🤖 AI Summary
This work addresses the challenges posed by heteroscedasticity and non-stationary covariate effects in streaming data, which complicate modeling and are often inadequately handled by existing online quantile regression methods due to their high computational and memory demands. The authors propose a novel online renewable estimation approach based on a smoothed expected quantile loss, introducing it for the first time into the online renewable learning framework.

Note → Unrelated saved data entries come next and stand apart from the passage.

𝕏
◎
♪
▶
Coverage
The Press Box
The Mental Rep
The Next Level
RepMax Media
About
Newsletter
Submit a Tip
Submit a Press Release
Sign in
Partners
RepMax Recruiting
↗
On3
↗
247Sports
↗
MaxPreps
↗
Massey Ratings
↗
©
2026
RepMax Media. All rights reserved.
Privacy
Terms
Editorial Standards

By efficiently integrating incoming observations with summary statistics from historical data, the method enables scalable model updates. Theoretical analysis establishes that the resulting estimator is consistent and asymptotically normal, achieving statistical efficiency comparable to that of the oracle estimator using the full dataset. Empirical experiments demonstrate that the proposed method substantially reduces computational and storage costs while maintaining excellent estimation accuracy.
📝 Abstract
Streaming data often exhibit heterogeneity due to heteroscedastic variances or inhomogeneous covariate effects. Online renewable quantile and expectile regression methods provide valuable tools for detecting such heteroscedasticity by combining current data with summary statistics from historical data. However, quantile regression can be computationally demanding because of the non-smooth check function. To address this, we propose a novel online renewable method based on expectile regression, which efficiently updates estimates using both current observations and historical summaries, thereby reducing storage requirements. By exploiting the smoothness of the expectile loss function, our approach achieves superior computational efficiency compared with existing online renewable methods for streaming data with heteroscedastic variances or inhomogeneous covariate effects. We establish the consistency and asymptotic normality of the proposed estimator under mild regularity conditions, demonstrating that it achieves the same statistical efficiency as oracle estimators based on full individual-level data. Numerical experiments and real-data applications demonstrate that our method performs comparably to the oracle estimator while maintaining high computational efficiency and minimal storage costs.